Cybercrime or hacking of e-payment transaction applications or websites is unlawful and attracts imprisonment and/or stiff penalties for anyone or a group involved in such acts. This is under Article 15 of the Federal Decree-Law No. 34 of 2021 on the prevention and combating of rumors and cybercrimes involving hacking of e-payment instruments, which provides that:
“Any person who forges, clones or duplicates any credit card, debit card or any form of electronic payments, or captures data or information using any of these ITE ISs shall be proceeded against under section 418 of the NCA and be liable to imprisonment and or a fine exceeding Dh200,000 up to Dh2, 000,000.”
The same penalties shall be imposed on whoever: The same penalties shall be imposed on whoever:
- Develop or produces any ITE or software to enable any of the acts mentioned in Para. (I) of this Article.
- Makes use without authorization of credit, electronic, debit card or any other means of electronic payment or any of its data or information with the purpose of obtaining for himself or for other persons funds and other properties belonging to other persons, or of availing himself through the services which the mentioned cards or instruments offer third persons.
- Uses these forged, fake or copied cards or e-payment instruments or data which they have seized or obtained in an illegitimate way despite the fact that they know that these are unlawful. ”
Moreover, the financial institutions in the UAE are supposed to educate customers and the public on financial crimes. This obligation is under Clause 6.2.2.6 of the Consumer Protection Regulation issued by the Center Bank of UAE through circular no 8/2020 to all the licensed financial institutions in the country directing that licensed financial institutions must be ready to prove that they have embarked on consumer awareness programs regarding the necessity to protect themselves from financial crime.
The financial institution under clause 6. 2. 2. 5 of the Consumer Protection Regulations of Financial Institutions must make it a policy to ensure that current security measures are in place and be able to update their cyber security measures as and when required. This allows for covering new threats that the previous approaches did not consider.
“Security and protection policies and procedures of Licensed Financial Institutions have to be adequate, modern, capable of developing and implementing new strategies, techniques, norms, standards or processes as pertains to cyber security .”
Further, because of the emergence of the phenomenon of financial crimes, financial institutions may be compelled to indemnify the customers in case of any loss resulting from the financial crimes.

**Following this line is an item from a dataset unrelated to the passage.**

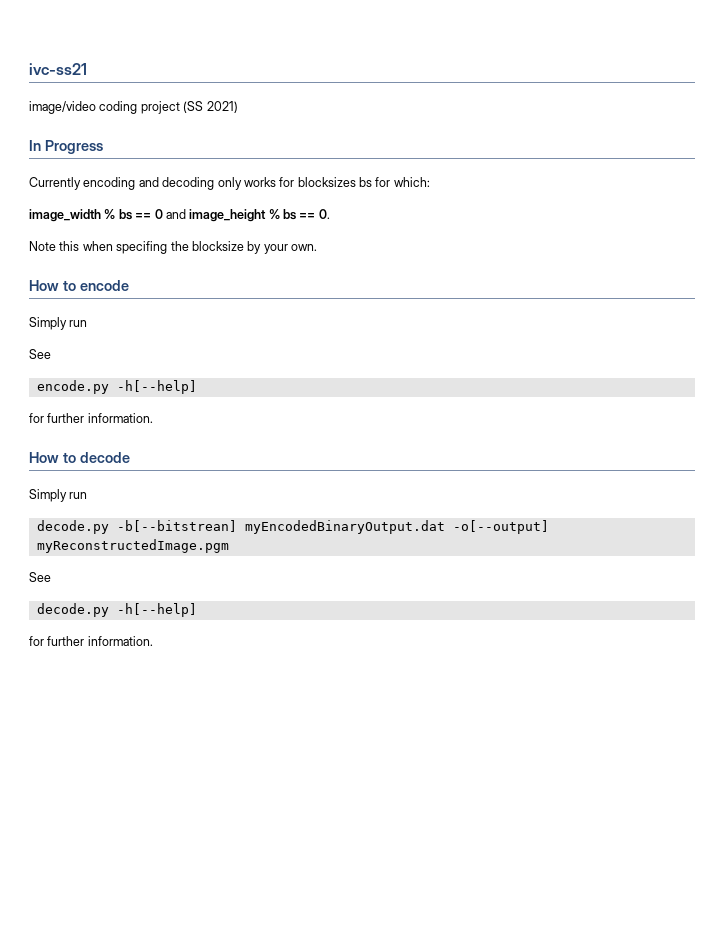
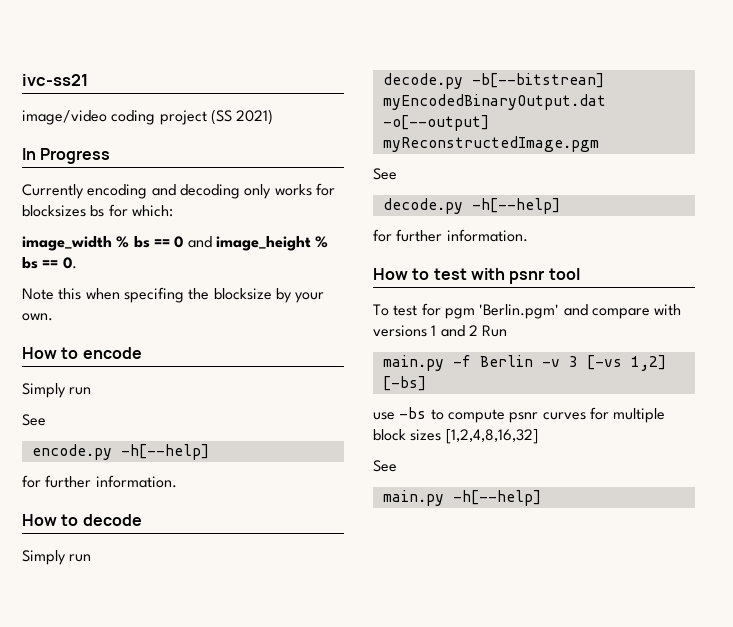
(153, 641) none -> [373,268,580,284] [373,303,682,319] [373,325,508,337] [382,355,666,371] [382,376,426,391] [373,407,666,423] [373,429,538,444] [373,460,397,472] [382,490,541,506] // How to test with psnr tool // To test for pgm 'Berlin.pgm' and compare with versions 1 and 2 Run // main.py -f Berlin -v 3 [-vs 1,2] [-bs] // use -bs to compute psnr curves for multiple block sizes [1,2,4,8,16,32] // See // main.py -h[--help]

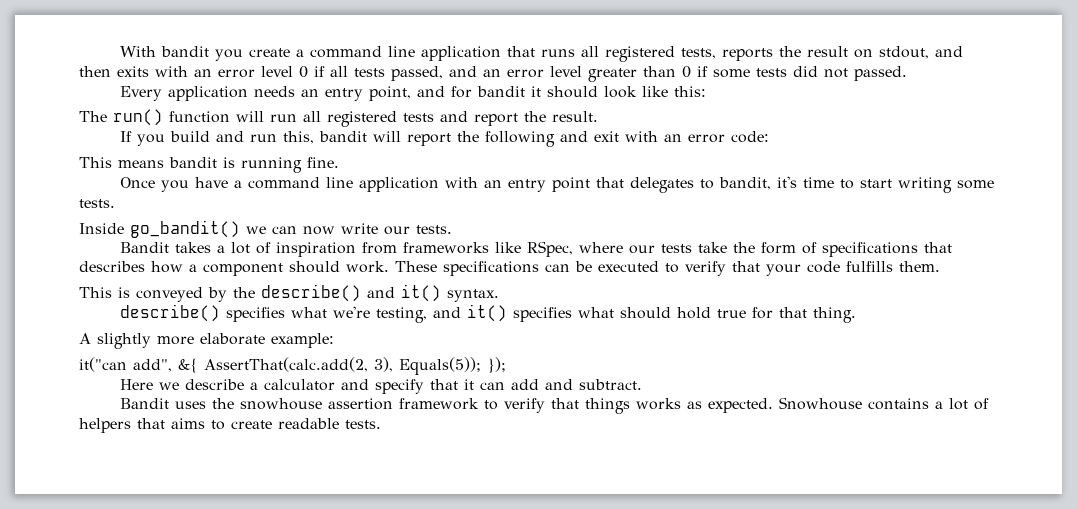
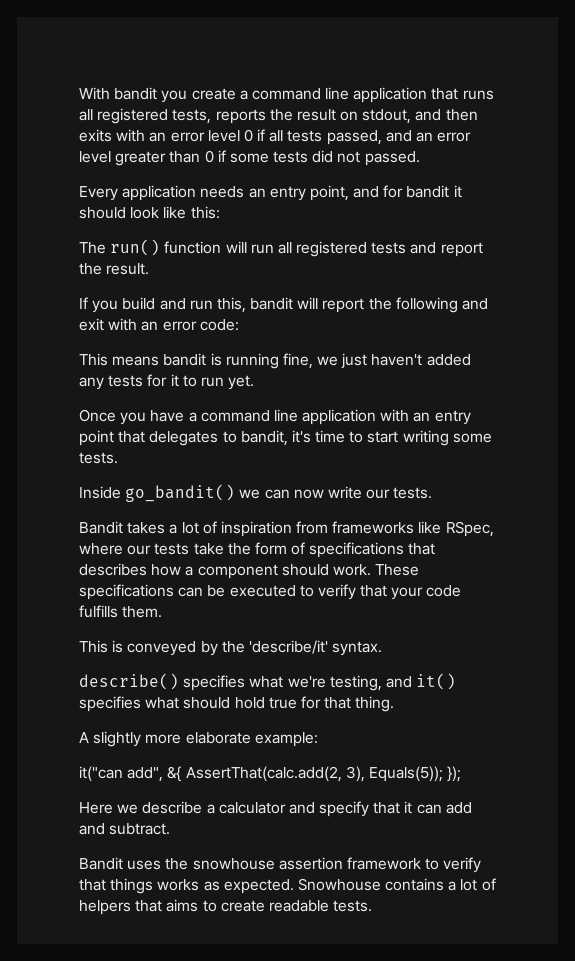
[307,157,339,168] fine. -> [282,353,471,369] [79,374,255,390] fine, we just haven't added any tests for it to run yet.
[261,284,441,302] describe() and it() -> [248,640,328,654] 'describe/it'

Still, there is a provision to avoid paying compensation for financial loss for financial crimes where gross negligence or fraudulent acts of customers have taken place.
So, it is by Clause 6. 2. 2. 4 of the Consumer Protection Regulations of Financial Institutions in the following terms “Licensed Financial Institutions shall ensure that consumers are compensated for financial loss and expenses a timely manner for financial crimes, misappropriation, cyber-attacks and misuse of assets and information unless the loss was on account of gross negligence or fraudulent conduct by the Consumers. “
Based on the above-mentioned provisions of law and if you have been careful with entering your card details on any website, the bank may be held liable to compensate its consumers for losses and expenses caused by financial crimes, cyberattacks, or misuse of assets and information, unless the loss is due to the consumer’s gross negligence or fraud.
If you are sure that you did not engage with any duplicitous sites and can also provide proof that the said loss was not due to your negligence, the bank may be liable to compensate you for the loss. You may file a formal complaint with your bank, which may then investigate the financial crime.
Furthermore, you may have to file a police report and provide transaction details and evidence. If you are not satisfied with the bank’s resolution, you can escalate your complaint to the Central Bank of UAE.